══ AVAILABLE DATA ══
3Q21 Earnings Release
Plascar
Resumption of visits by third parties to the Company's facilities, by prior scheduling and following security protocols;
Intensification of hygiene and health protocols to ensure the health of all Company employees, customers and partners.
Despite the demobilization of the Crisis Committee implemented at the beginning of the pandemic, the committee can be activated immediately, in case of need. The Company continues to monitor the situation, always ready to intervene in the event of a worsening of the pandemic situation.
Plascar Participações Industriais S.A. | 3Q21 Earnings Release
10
═══
══ AVAILABLE DATA ══
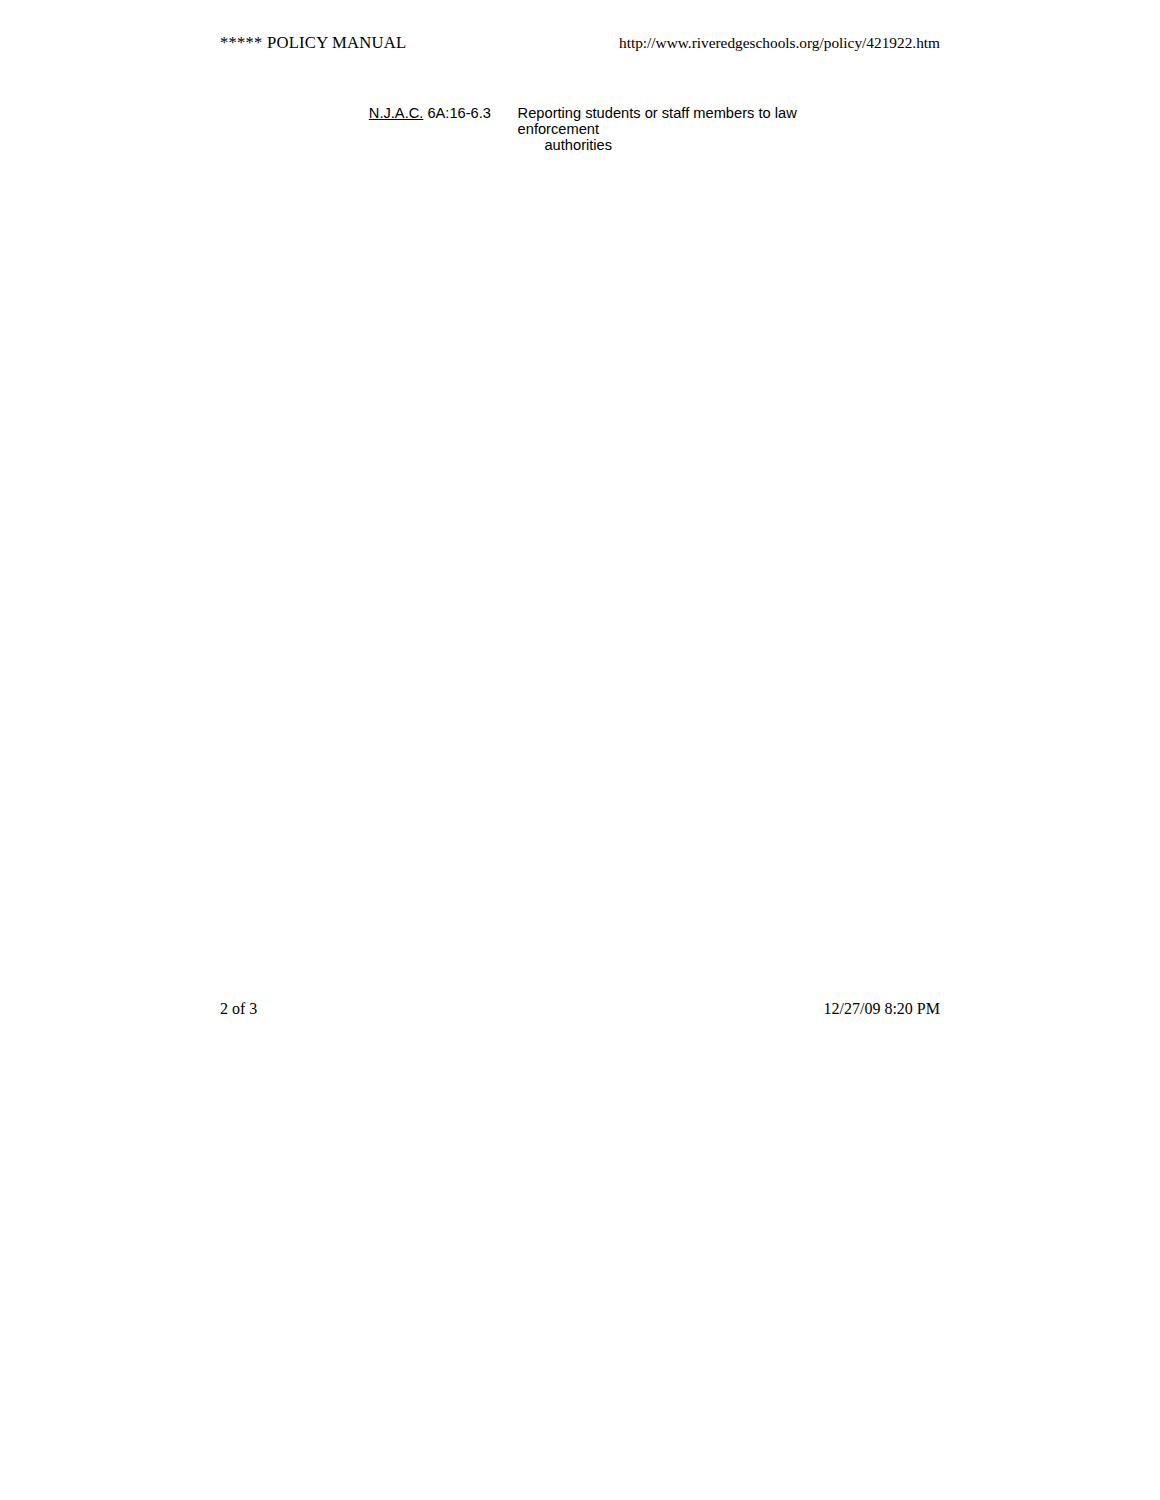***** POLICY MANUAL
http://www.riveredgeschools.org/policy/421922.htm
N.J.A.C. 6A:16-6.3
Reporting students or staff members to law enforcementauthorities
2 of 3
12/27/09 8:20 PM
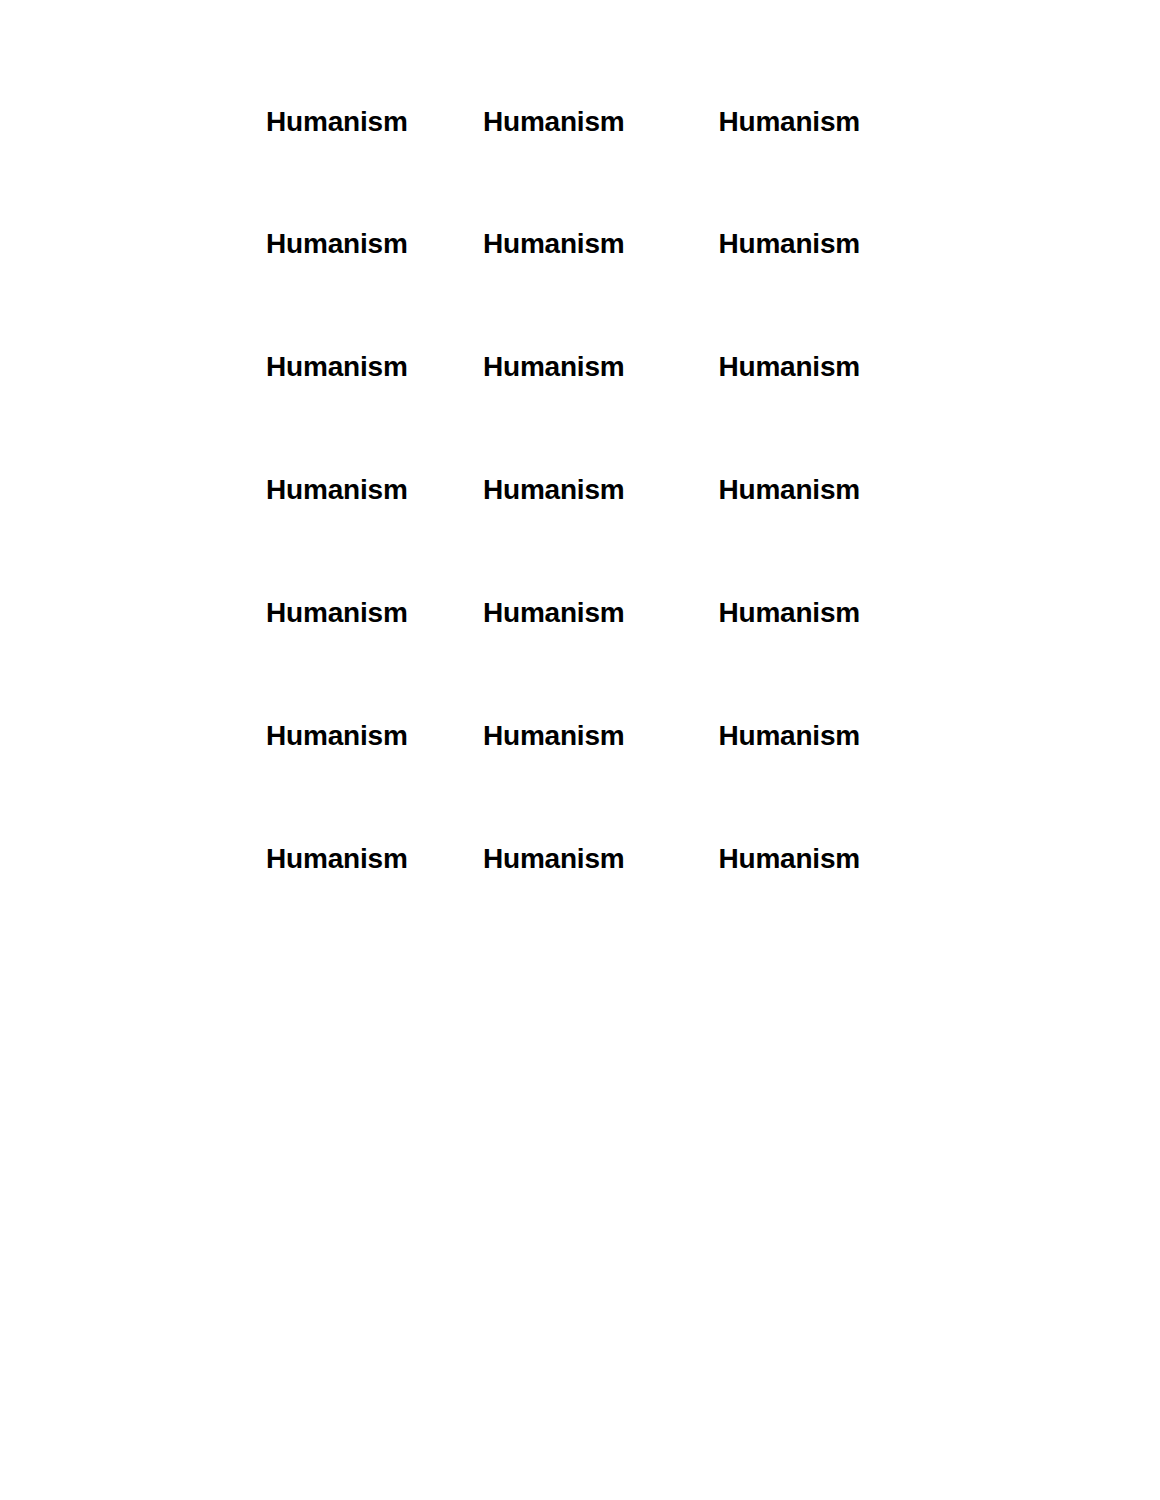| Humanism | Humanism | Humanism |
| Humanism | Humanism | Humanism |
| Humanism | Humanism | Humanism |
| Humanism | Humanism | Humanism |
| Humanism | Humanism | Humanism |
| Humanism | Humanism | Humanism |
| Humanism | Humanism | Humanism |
═══
══ AVAILABLE DATA ══
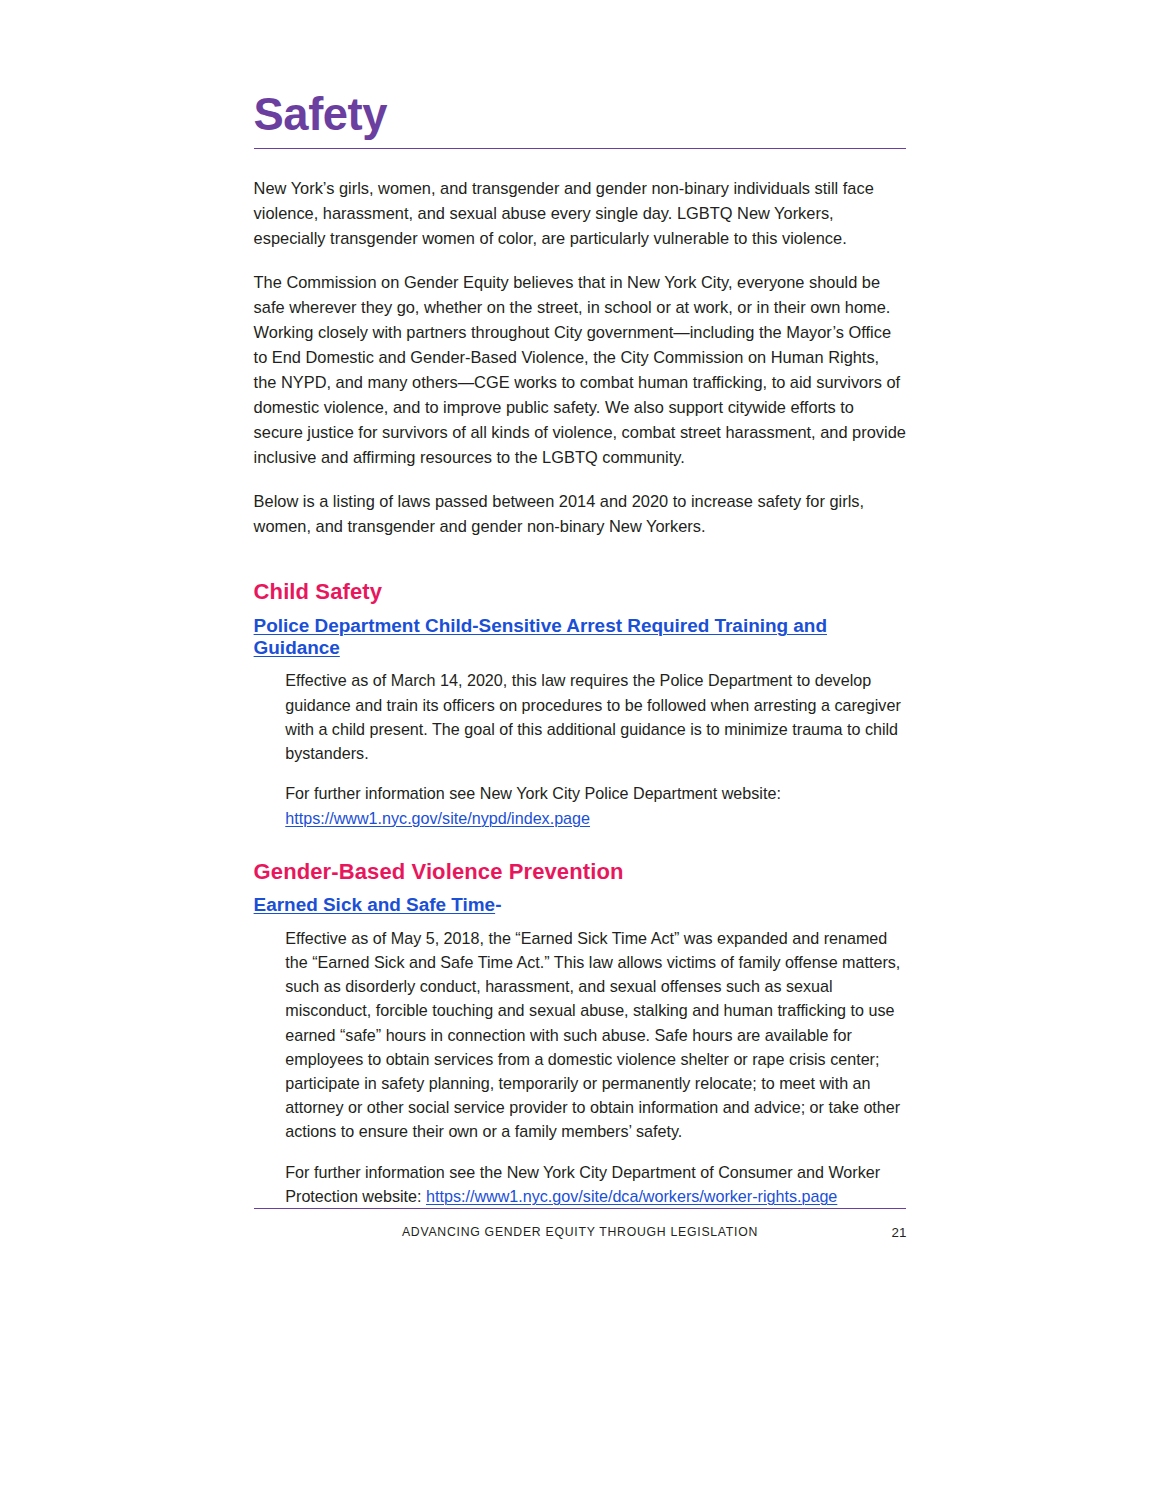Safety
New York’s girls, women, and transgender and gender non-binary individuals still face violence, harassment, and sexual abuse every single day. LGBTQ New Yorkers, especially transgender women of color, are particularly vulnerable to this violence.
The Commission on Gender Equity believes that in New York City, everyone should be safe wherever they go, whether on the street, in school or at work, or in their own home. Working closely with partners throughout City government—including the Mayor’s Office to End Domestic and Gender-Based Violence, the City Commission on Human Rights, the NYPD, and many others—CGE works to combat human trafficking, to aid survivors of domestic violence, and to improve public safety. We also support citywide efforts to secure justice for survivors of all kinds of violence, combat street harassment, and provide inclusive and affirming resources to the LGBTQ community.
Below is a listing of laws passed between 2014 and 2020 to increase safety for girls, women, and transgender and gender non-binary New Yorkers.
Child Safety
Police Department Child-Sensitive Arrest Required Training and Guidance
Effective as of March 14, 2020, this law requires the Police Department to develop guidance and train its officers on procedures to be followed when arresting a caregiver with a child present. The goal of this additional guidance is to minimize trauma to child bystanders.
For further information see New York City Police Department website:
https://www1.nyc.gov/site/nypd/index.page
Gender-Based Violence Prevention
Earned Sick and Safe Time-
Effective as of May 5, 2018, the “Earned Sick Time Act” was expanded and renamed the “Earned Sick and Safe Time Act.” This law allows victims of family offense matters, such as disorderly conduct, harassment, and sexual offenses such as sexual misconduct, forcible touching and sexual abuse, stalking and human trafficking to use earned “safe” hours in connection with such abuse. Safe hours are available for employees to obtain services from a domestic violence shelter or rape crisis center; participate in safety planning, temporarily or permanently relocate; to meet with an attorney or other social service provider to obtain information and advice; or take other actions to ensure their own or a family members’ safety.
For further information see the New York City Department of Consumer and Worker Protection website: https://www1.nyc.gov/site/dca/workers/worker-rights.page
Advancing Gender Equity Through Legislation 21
═══
- PROBLEM TO SOLVE -
Some lines of the records may contain the string "protocols". State how many do, as a number alone.

- EXERCISE RESULT -
2